Originally I animated the 1930s human characters with spaghetti limbs in line with a rubberhose style of animation (Fig. 3), but this seemed to take away from their believability as characters, and instead turned them into more comic contraptions. After watching lots of Betty Boop cartoons from the era, I realised that Betty always had a jointed skeleton (Fig. 4), whilst less sympathetic or more purely comedic characters had rubbery limbs, and so I changed them back.

Working with animated documentary alongside more overtly fantastical elements was really playful and liberating. As a student the reason I was attracted to animation, such as the work of Jan Švankmajer and Caroline Leaf, was for the way it seamlessly juxtaposed reality and fantasy. I was studying Angela Carter and Gabriel Garcia Marquez on my English literature degree and drawing parallels with the ways that reality and fantasy can mutually inform and comment upon each other, which seemed to be echoed in animation.

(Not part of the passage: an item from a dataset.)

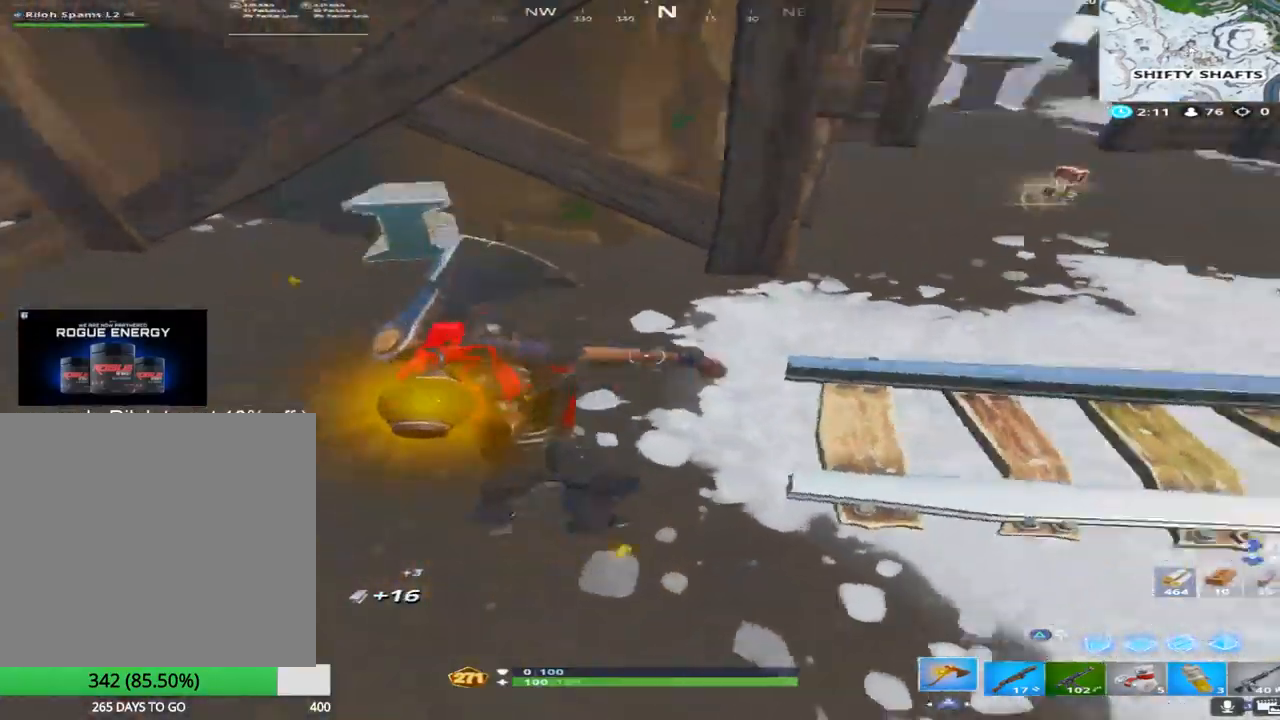
{"buttons": ["R2"], "left_stick": "down-left", "right_stick": "center", "events": [[67, "right_stick", "center"], [83, "left_stick", "up-right"], [117, "right_stick", "left"], [183, "right_stick", "center"], [317, "left_stick", "down-right"], [450, "left_stick", "down-left"]]}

Animation is such a plastic and malleable medium, it is wonderful to investigate all the potential for fantasy that it presents, even when working within the documentary genre. I am currently working on a new project about knitting and the brain, and have been investigating using folk tales and myth as a way of incorporating a fantastical element into that.

Bloomers will screen at Doc NYC at Cinepolis Chelsea on 11th November, Manchester Animation Festival at HOME cinema on 13th November, and London International Animation Festival at the Barbican on 3rd December 2019.

**Article published: November 8, 2019**

Biography

Sam Moore is an animated documentary maker who is passionate about the ability of animation to convey insights into tricky documentary topics. She has made work about competitive sweet pea growing, phantom limb syndrome, twins and multiple births, audio-visual synaesthesia, micro-biology, archaeological finds, and now the manufacturing of knickers. Sam’s films have won awards all over the world and she has a Ph.D. (2015) about the way animation can be used to document perceptual brain states, such as phantom limb syndrome and face blindness. Her artistic methodology is based on establishing strong symbiotic working collaborations with the people who are represented in her films, through visual contributions and aural recording. Samantha is a senior lecturer in animation at Manchester School of Art and a senior fellow of the UK Higher Education Academy. She guest lectures regularly both in the UK and abroad. www.samanthamoore.co.uk.